Ma Divinité Me communique des fontaines de Vie nouvelle et fait que ma petite Humanité résiste à l’agonie continuelle de ces neuf mois où elle se sent plus près de la mort que de la vie.

Mon enfant, ce neuvième excès de mon Amour n’est autre qu’une agonie continuelle qui a débuté à l’instant où ma Divinité a pris la forme humaine dans le sein maternel, cachant ainsi son Essence divine.

Si Je n’avais pas ainsi caché ma Divinité, J’aurais provoqué la peur plutôt que l’amour chez les créatures, qui n’auraient alors pas voulu s’abandonner à mon Amour. Quelle souffrance ce fut pour Moi d’attendre là pendant neuf mois ! Si ma Divinité n’avait pas donné à mon Humanité son Soutien et sa Force, mon Amour pour les créatures m’aurait dévoré.

Mon Humanité aurait été réduite en cendres. J’aurais été consumé par mon Amour actif qui me fit prendre sur Moi l’énorme fardeau de la punition que se sont mérité les créatures.

C’est pourquoi ma vie dans les entrailles de ma Maman fut si douloureuse : Je ne me sentais plus capable de rester loin des créatures. Je languissais après elles pour qu’à tout prix elles viennent dans ma poitrine pour sentir mes palpitations brûlantes. Je languissais de les embrasser de ma tendre et pure affection, de telle manière qu’elles deviennent éternellement seigneurs de mes Biens.

Sache que si Je n’avais pas été aidé par toi

  • avant que ce n’ait été le temps pour Moi d’émerger à la lumière du jour, J’aurais été consumé par ce neuvième excès d’Amour.

Regarde-Moi attentivement dans les entrailles maternelles. Vois combien Je suis devenu pâle. Écoute ma Voix angoissée qui faiblit de plus en plus. Sens les palpitations de mon Cœur qui, ayant déjà été vives, sont maintenant presque éteintes. Ne Me quitte pas des yeux.

Regarde-Moi bien, parce que Je suis mourant, oui, mourant de pur Amour ! »

À ces mots je me sentis défaillir d’amour pour Jésus. Et il se fit un profond silence entre nous deux, un silence sépulcral. Mon sang se glaça dans mes veines et je ne sentis plus mon cœur battre. Ma respiration s’arrêta et, tremblante, je me suis écrasée sur le sol.

Dans ma stupeur je balbutiai : « Mon Jésus, mon Amour, ma Vie, mon Tout, ne meurs pas.

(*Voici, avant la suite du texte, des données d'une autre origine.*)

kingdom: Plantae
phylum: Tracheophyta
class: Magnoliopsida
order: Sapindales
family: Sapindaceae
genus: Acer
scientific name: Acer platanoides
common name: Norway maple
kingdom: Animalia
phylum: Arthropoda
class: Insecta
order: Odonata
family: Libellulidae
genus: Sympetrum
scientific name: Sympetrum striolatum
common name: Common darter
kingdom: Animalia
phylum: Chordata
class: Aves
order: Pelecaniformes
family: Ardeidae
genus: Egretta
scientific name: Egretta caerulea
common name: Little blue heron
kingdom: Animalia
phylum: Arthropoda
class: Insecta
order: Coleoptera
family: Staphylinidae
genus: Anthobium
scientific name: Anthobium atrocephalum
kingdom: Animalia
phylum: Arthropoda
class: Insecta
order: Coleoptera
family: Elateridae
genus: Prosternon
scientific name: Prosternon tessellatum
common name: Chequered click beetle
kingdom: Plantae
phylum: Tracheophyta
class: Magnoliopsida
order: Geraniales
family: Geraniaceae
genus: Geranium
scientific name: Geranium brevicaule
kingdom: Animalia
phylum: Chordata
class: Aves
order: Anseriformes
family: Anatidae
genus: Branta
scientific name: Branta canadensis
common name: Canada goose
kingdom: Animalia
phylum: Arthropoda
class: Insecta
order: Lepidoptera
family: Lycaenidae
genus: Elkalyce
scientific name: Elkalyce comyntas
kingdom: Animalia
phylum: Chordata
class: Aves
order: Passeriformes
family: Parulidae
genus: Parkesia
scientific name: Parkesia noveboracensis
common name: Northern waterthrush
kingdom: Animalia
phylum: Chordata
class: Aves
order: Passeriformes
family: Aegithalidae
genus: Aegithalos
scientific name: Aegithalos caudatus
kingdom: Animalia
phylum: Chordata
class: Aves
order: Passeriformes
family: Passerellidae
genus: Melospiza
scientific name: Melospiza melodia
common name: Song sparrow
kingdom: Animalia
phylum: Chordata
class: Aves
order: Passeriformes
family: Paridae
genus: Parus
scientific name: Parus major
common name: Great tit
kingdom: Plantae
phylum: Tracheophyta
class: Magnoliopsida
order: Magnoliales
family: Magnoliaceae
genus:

Je T’aimerai toujours Et je ne Te laisserai jamais, peu importe le sacrifice qu’il pourrait m’en coûter.

Donne-moi toujours la flamme de ton Amour afin que je T’aime toujours et que, le plus tôt possible, je sois consumée d’amour pour Toi, mon éternel Bien. » Je me suis alors sentie comme morte.

Jésus était déjà né à notre vie mortelle

  • pour nous amener à la mort de notre propre volonté et,
  • plus tard, nous donner la vie éternelle.

Puis Jésus me toucha et Il me réveilla de l’assoupissement dans lequel j’étais plongée.

Doucement Il me dit : « Ma fille, renée de mon Amour, lève-toi. Élève-toi à la vie de ma Grâce et de mon Amour. Imite-Moi en tout.

Comme tu M’as tenu compagnie pendant les neuf méditations sur les excès de mon Amour, dans cette longue neuvaine de ma Nativité, fais les autres vingt-quatre considérations sur ma Passion et ma Mort, en les distribuant parmi les vingt-quatre heures de la journée.

En elles tu discerneras d’autres sublimes excès de mon Amour Et tu seras un continuel soulagement pour Moi dans mes grands chagrins provenant des créatures ingrates.

Dans la vie, tu seras la toute-aimante de ma sépulture. A ta mort, tu auras la part optimale de ma Gloire.